Prince’s Sweetly Romantic ‘Raspberry Beret’ Defies Expectations
With "Raspberry Beret," Prince completed a trilogy of pop confections that also included "Take Me With U" and "Manic Monday," adding yet another iconoclastic twist to 1985's Around the World in a Day. It couldn't have had less to do with the lean, torrid grooves of the preceding album's "When Doves Cry," to say nothing of the flinty, guitar outburst on "Let's Go Crazy."
Prince seemed to be purposefully distancing himself from the outsized successes of Purple Rain. In truth, however, much of Around the World in a Day was recorded while sessions with the Revolution continued for Prince's breakthrough 1984 project – with the notable exception of "Raspberry Beret," which had first been demoed in 1982, and was completed in August 1984 after Purple Rain was released.
So what made the kaleidoscopic Around the World in a Day seem so, well, different? It was principally a matter of approach. Prince was determined to do things his own way, releasing the album with little fanfare, and staying off the road. The colorful cover for this first release from Prince's new Paisley Park Records featured a psychedelic painting by Doug Henders – chosen, Prince told Rolling Stone in 1985, "because I thought people were tired of looking at me. Who wants another picture of him?"
Around the World in a Day itself seemed determinedly small-scale – save for one or two songs, "Raspberry Beret" among them. No single was released prior to the album, and when Prince finally acquiesced for this new song on May 15, 1985, he again took an unusual approach with the video. In it, a newly shorn Prince pointedly cleared his throat before the main song began, prompting MTV VJ Mark Goodman to ask what that actually meant. "I just did it ... to do something no one else would do," he answers in Prince: Inside the Music and the Masks.
As millions of freshly minted fans were quickly learning, that was the essence of Prince, the master of confounding expectations. This sense of rugged individuality permeates "Raspberry Beret," which – along with five others on the nine-track Around the World in a Day – is essentially a solo performance. The song was completed with only a group of background vocalists that included the Revolution's Wendy Melvoin and Lisa Coleman, and a trio of strings.
Fans might have been expecting something that rocked more, or something that grooved more, or something that displayed a more overtly sexual attitude. Instead, Prince offered a moment of sweet, unadorned romanticism, with sly, winking lyrics couched in a breezy orchestration that was as lighthearted as a certain girl's signature accessory.

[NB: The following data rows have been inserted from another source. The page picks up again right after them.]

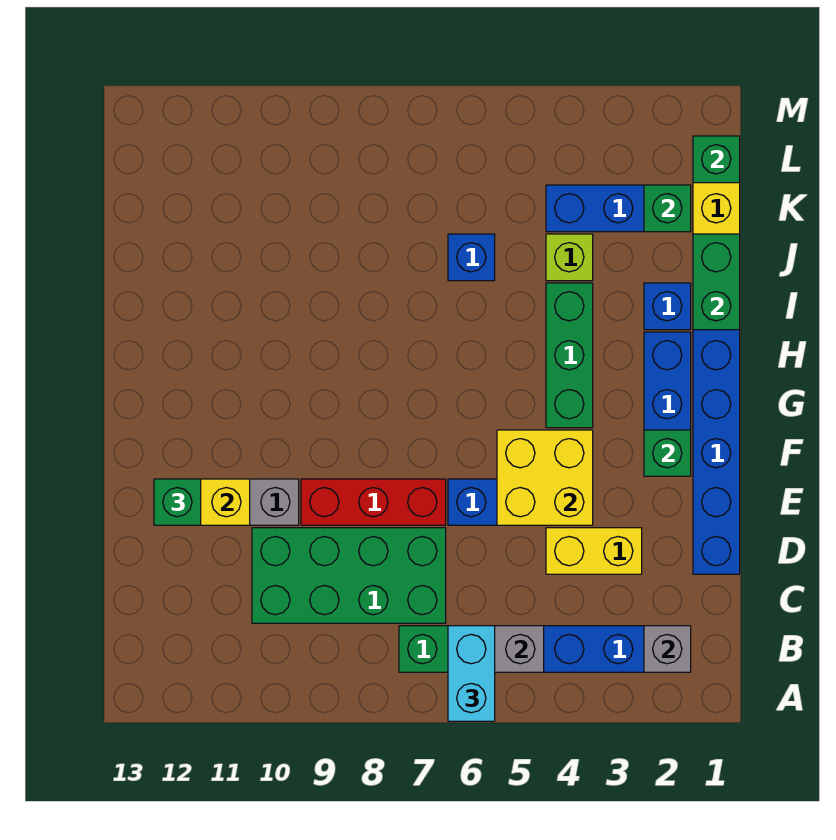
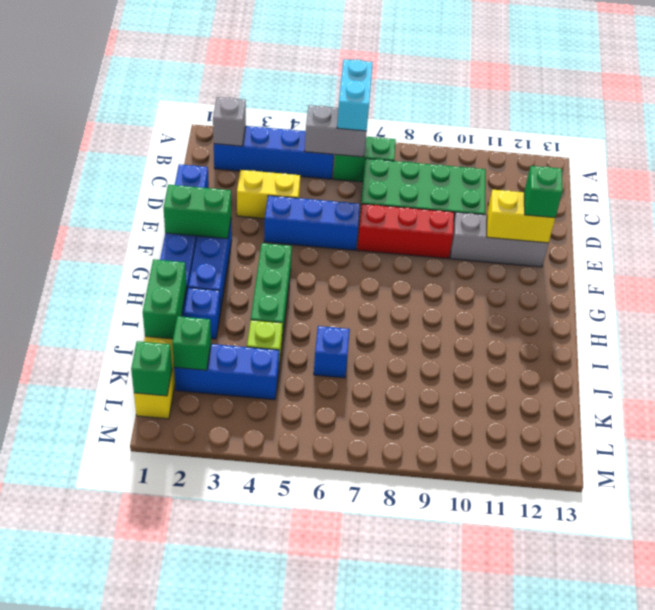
yellow brick E4:F5 level 2 -> none
green brick F2 level 2 -> green brick F1:F2 level 2

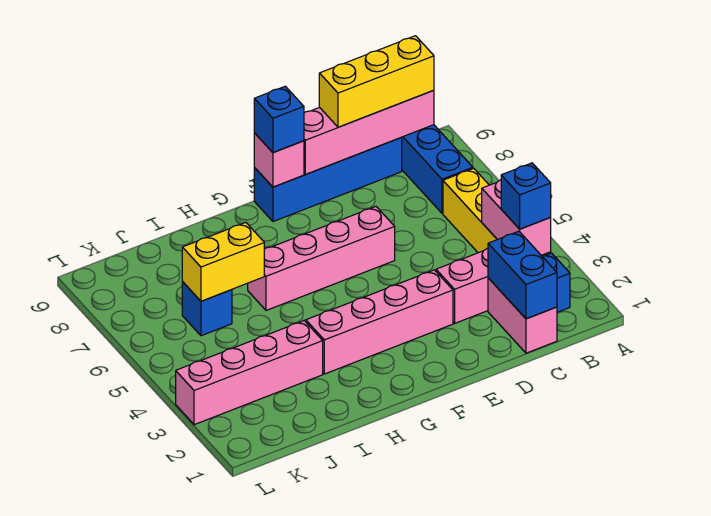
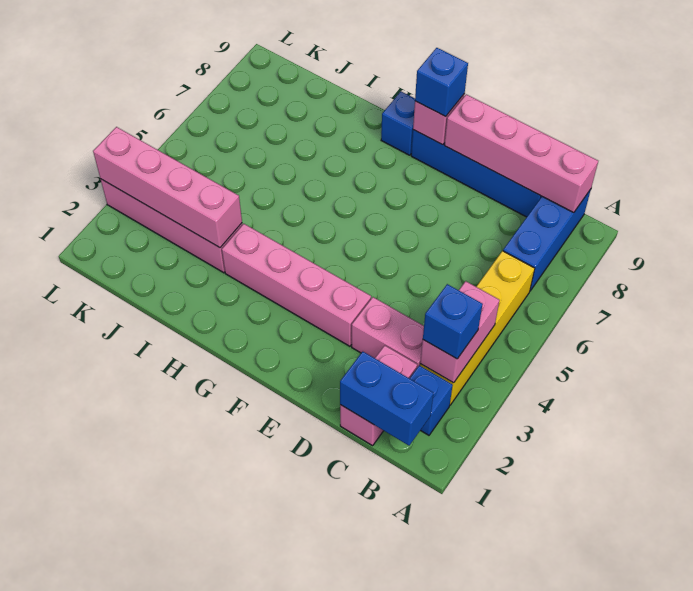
yellow brick B9:D9 level 3 -> none
blue brick C1:C2 level 2 -> blue brick B1:C1 level 2
pink brick E6:H6 level 1 -> pink brick I3:L3 level 2
yellow brick I6:J6 level 2 -> none
blue brick J6 level 1 -> blue brick G9 level 1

And yet Purple Rain simply would not go away. The follow up was a solid hit, spending three weeks at No. 1 on the way to double-platinum sales. But Around the World in a Day arrived less than a month after Prince claimed an Academy Award for best original song score for Purple Rain, even as that earlier album – which sold a whopping 10 million copies in the U.S. alone – lingered on in the Top 200 through the end of 1985.
Still deeply restless, Prince made a dramatic creative shift after just one more album with the Revolution.
“In some ways, [Purple Rain] was more detrimental than good," Prince admitted much later, in a 1999 talk with Entertainment Weekly. "People’s perception of me changed after that, and it pigeonholed me. I saw kids coming to concerts who screamed just because that’s where the audience screamed in the movie. That’s why I did Around the World in a Day, to totally change that. I wanted not to be pigeonholed.”